Parmesan Lemon Crusted Chicken or Fish

This is super simple (especially if you use a purchased mayo) and so very delicious!

Ingredients

For the Lemon Mayo:    (Or, use a high quality mayo and add Dijon and lemon)

2 large organic egg yolks
Zest of 1 lemon plus 2 tablespoons lemon juice
2 tsp Dijon Mustard
1 cup grapeseed oil
Sea Salt

6- to 8-ounce chicken breast or sustainable white fish filets
Lemon Mayo, about 3-4 tablespoons per piece/filet
Freshly grated Parmigiano-Reggiano cheese, about 3 tablespoons per piece/filet
Basil leaves, thinly sliced or chopped flat-leaf parsley (optional)
Lemon wedges, to serve (optional)

Preparation

Preheat oven to 425°F.

For the mayo, place egg yolks in a mixing bowl with the lemon zest and juice, and Dijon mustard. While whisking, slowly stream in the grapeseed oil until emulsified.

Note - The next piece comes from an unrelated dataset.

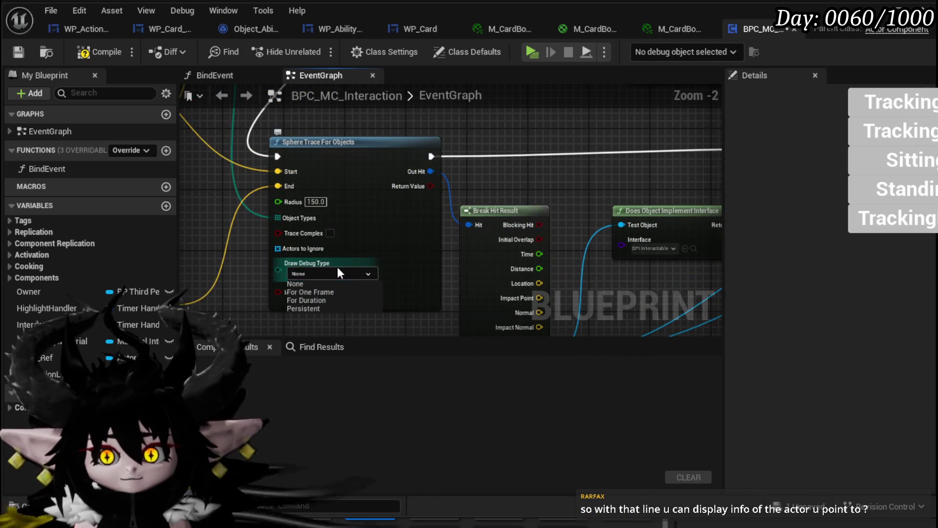
{"action": "left_click", "coordinate": [324, 296]}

Line a baking sheet with parchment paper. (or use an unlined baking dish) Arrange chicken or fish on the baking sheet and season with salt and pepper. Slather 3 to 4 tablespoons of lemon mayo over the chicken or fish (store remaining lemon mayo in the fridge or use for Lemon Tuna Salad) and top with parmesan cheese. Bake until cooked through and golden brown.

Serve with shredded basil or chopped parsley with lemon wedges alongside.